QUOTED TEXT:
Forums » General Pantheon Discussion

Raid Size

    • 66 posts
    February 26, 2016 11:50 PM PST

    i'm wondering what everyone's opinion is on raid size. i know WoW has gone with 20- 25 man raids. I for one am partial to EQ where you could take as many as 72 players into a raid. altho i think nowadays that raid force would be a bit hard to put together, i would at least want that option to be there if there are guilds that can field that many. i have been i guilds that did content with 50+ players and other guilds that did the same content with 30 - 40 well disciplined players.  i guess what i'm saying, is i dont want to see raids limited to X number and not being able to do the raid unless you have exactly X amount of players and no more no less. i would like to see content be able to get beaten with less or zerg. i think its what made EQ raiding great. If you hadnt raided before and were max level, you could join a raiding guild (flags permiting), and just start raiding, without "taking" someon elses "spot".

     

    if this topic has been discussed already, i appologize :D

    • 1434 posts
    February 27, 2016 3:12 AM PST

    No less than 30. Ideally though, I think it should vary. I just don't like the idea of everything being standardized. I'm tired of having to bring an exact number of people to do things, or only an exact class composition. Creating all content to be defeated by an exact number of people is too gamey to me. What of the sense of wonder and danger that really powerful dragons, demi-gods and even dieties can pose. Are they just supposed to be lumped into another 24 man raid? I think not. I liked not knowing whether a mob was even capable of being killed. Designing everything for an exact number of players is something that should be abolished in the MMO.

    I think, beyond just the proper raid build and strategy dynamics, there should also be the social dynamics of trying to coordinate and manage a large number of players in a concerted effort. Of the hundreds of raids I've attended across dozens of MMOs, the big ones are the most memorable.

    • 1468 posts
    February 27, 2016 4:15 AM PST

    I've been on raids with the full 72 man limit filled (especially when we were back flagging in PoP) and I've been in smaller 30 - 40 man raids. Overall I didn't mind either. It was certainly easier for the guild to put together a raid force with a smaller force and this is something that non-hardcore raiding guilds sometimes struggle with. But I'd be happy with either. I certainly don't want to see raids smaller than 30 as Dullahan says though.

WRITTEN PROBLEM: In the forum thread on raid size, how many players does the first post say could be taken into a raid in EQ?

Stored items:
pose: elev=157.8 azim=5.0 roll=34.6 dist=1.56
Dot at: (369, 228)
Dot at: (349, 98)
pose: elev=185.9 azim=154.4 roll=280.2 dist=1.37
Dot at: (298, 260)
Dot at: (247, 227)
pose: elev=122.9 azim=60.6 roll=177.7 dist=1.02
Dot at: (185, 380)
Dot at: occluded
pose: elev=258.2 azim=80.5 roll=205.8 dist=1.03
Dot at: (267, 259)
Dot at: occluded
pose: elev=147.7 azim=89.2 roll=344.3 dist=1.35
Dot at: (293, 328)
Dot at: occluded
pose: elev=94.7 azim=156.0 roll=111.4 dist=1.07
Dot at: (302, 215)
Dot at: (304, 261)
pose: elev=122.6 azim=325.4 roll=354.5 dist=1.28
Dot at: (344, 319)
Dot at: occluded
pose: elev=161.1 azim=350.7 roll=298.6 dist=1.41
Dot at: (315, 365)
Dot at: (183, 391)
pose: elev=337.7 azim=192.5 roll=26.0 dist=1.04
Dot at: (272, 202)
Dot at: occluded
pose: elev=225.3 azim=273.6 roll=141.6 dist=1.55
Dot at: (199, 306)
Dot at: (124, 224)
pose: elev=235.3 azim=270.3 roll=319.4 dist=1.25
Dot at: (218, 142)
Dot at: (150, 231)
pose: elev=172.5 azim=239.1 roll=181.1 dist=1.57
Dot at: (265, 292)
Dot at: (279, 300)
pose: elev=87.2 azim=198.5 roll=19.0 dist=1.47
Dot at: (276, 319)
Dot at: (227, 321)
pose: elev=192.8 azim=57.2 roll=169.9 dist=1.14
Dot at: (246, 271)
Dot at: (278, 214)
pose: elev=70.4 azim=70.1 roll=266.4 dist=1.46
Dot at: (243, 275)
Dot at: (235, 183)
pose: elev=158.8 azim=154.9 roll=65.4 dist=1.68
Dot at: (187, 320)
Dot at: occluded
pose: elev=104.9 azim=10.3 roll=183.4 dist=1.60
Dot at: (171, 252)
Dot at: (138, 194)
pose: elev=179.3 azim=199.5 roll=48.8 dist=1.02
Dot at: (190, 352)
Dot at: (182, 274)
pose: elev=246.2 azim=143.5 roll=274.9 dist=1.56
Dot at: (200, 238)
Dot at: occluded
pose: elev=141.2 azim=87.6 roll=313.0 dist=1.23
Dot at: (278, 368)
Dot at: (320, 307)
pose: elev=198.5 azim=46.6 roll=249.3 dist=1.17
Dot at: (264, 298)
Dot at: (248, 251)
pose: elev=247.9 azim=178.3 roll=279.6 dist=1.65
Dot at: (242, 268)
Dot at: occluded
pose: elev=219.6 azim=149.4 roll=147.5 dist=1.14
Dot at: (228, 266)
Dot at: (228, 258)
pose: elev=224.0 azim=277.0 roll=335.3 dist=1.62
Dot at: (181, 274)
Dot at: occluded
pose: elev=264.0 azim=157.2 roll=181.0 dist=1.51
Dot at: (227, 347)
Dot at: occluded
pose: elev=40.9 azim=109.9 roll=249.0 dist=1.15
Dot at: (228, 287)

WRITTEN RESPONSE: As many as 72 players.